My first Tea part was in March 09, a few weeks after the Santelli rant, but his rant at best was a catalyst. The left’s denial of the Tea Party movement is more a reaction to a threat from a “grass roots” movement that has grown in weeks.
The Tea Party name was chosen for a reason. It does represent a peaceful movement (a revolution) of the silent MAJORITY. And that fact threatens a liberal minority. Moreover, as you have seen me say here several times, the original tea party led to a revolution, and this very large movement may flash into something else if thwarted. I have never in my life seen nor heard that term more frequently than in the past year+.
Liberals/you can discount it, deny it, and even ignore it, but it is a deeply felt and largely universal. this is an example of how we think:
The Tea Party is not a flash-in-the-pan political movement that will evaporate and disappear. It emanates from the deepest part of men’s and women’s souls and unites them with the highest values and purposes of our nation in an unbreakable bond. Progressive ideology seeks to intercede, to dismiss and break that bond.
What the progressives fail to recognize is the power of the sublime truth within our Constitution and Declaration of Independence, and the power and clarity it awakens in our souls. It is not simply political; it is spiritual. It is not merely academic or historic in nature. It is a living truth, compelling and empowering today. It is knitted into our souls, woven into our lives. This is the progressives’ fatal flaw, their Achilles’ heel: They grossly misunderstand and underestimate the dynamic with which they are dealing.”
From here: http://www.washingtontimes.com/news/2010/aug/13/tea-partys-inception-a-rebirth/
It is these very feelings, thoughts and supporting rhetoric that causes us to rant about losing our constitutional freedoms. Believe us we are well aware of the bipartisan efforts that effect those freedoms, that is why we can claim it is not party specific.

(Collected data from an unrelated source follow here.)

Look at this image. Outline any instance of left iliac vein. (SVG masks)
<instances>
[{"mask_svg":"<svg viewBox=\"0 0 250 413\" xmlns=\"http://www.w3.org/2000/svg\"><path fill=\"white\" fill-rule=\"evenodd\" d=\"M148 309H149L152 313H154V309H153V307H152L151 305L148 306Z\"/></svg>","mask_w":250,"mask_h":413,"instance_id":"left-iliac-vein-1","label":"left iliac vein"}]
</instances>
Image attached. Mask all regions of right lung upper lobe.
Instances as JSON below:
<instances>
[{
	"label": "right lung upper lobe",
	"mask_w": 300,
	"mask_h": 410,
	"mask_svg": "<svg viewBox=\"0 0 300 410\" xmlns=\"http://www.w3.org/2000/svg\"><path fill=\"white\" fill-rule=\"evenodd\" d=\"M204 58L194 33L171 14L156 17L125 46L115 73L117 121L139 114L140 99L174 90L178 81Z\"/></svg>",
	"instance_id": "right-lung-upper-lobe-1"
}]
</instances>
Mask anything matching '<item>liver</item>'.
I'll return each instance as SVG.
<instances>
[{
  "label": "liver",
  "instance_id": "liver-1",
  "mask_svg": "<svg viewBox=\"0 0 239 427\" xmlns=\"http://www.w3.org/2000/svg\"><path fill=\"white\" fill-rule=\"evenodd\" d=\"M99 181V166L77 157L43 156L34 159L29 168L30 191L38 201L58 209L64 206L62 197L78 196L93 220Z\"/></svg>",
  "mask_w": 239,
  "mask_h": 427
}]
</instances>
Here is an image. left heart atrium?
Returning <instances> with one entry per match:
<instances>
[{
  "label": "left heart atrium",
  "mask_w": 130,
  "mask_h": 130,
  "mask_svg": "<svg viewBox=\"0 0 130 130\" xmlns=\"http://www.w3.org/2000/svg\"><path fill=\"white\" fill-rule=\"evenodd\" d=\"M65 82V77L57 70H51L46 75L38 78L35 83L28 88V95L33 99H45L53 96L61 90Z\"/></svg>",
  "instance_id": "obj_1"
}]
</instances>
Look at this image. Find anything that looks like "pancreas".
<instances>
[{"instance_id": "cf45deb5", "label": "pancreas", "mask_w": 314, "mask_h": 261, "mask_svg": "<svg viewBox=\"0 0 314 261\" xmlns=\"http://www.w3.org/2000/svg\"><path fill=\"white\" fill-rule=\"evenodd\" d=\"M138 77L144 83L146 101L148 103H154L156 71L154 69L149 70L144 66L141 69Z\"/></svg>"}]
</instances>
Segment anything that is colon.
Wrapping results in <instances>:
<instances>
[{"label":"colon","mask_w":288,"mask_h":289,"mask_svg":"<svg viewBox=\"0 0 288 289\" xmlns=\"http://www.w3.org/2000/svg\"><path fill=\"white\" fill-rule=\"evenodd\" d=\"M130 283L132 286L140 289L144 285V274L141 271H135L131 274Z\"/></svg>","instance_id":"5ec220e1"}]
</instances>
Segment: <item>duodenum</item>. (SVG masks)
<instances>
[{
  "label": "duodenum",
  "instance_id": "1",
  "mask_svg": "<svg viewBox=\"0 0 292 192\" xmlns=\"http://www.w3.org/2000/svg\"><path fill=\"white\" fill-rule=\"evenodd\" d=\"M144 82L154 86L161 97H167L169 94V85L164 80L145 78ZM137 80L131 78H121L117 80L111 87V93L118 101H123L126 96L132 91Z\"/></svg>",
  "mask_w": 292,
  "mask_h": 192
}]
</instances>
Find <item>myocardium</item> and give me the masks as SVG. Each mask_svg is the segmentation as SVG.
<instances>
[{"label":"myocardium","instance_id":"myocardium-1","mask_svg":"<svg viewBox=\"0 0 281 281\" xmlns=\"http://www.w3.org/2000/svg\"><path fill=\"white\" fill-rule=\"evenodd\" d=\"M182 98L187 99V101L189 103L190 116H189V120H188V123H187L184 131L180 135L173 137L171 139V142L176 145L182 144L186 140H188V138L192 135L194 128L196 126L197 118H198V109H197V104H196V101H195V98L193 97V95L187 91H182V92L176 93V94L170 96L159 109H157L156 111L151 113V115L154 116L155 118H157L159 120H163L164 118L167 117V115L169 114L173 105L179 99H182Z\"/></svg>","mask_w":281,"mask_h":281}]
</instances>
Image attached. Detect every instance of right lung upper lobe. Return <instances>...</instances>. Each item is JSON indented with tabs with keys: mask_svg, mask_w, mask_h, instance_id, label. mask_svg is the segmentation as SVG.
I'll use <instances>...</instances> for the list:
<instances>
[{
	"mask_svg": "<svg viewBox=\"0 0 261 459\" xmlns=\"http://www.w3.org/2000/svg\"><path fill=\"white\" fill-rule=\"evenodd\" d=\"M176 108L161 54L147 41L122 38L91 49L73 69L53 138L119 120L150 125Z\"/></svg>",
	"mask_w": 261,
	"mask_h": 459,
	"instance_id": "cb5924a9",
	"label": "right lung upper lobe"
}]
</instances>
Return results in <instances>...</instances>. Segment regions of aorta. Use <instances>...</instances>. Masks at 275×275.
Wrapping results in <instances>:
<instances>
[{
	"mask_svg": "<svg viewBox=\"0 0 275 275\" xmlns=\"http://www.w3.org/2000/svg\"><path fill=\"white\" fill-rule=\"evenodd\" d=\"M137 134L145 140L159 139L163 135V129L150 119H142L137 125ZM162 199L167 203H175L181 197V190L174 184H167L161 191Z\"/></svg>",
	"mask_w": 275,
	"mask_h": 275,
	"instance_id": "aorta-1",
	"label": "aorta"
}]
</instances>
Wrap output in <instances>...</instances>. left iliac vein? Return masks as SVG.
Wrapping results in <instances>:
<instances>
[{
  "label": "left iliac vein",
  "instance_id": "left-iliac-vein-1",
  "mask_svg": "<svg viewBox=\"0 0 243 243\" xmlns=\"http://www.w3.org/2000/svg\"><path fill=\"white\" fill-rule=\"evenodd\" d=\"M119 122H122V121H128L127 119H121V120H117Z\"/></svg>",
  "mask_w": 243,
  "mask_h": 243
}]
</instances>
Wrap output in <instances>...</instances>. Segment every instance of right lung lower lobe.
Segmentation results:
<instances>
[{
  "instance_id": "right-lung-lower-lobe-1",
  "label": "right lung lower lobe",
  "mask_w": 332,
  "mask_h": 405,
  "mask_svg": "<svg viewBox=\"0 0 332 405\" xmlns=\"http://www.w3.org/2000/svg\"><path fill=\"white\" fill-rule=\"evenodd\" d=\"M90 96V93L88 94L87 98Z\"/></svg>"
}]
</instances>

Believe us or not, but believe the MO votes, 71% against and 29% for implementing the healthcare bill. Nov 2010 and then Nov 2012 will make the difference.
Greg, find other major (Pew, Gallup, Quinnipiac) polling sources then we can review the internals and discuss. Otherwise you are just ranting.
Another reason to be skeptical of profit margins as the sole measure of profitabilty
Wellpoint has a return on equity of 22%
Intel has a return on equity of 22.5%
A recent post by Buttonwood at The Economist notes that the historical ROE for financial firms was 7% but it has been 21% recently. Wonder what the historical ROE has for health insurance firms?
Wellpoint has a net profit margin of 7.9%, while Intel’s is 23.1%, but they basically have the same ROE. One big difference in the net profit margins, by the way, is that Wellpoint’s effective tax rate is 36% compared to 23% for Intel, which reflects that Wellpoint does business only in the U.S. Still, they have comparable ROEs.
The real issue that I see is that Wellpoint’s SG&A expense is almost 4 times that of Intel (almost 88% versus just over 22%). This seems like a staggering SG&A expense, but if it helps the company socialize the cost of claims they would otherwise have to pay for, thus increasing their margins, that’s good for the company (and bad for the economy).
Of course part of the issue is a large part of the heath care carriers bill is acting as a claims agent for large employeer self insurers. That business is almost all SG&A, since the actual claims are paid by the self insurer. If they broke out the claims handling business it would make a more apples to apples comparison.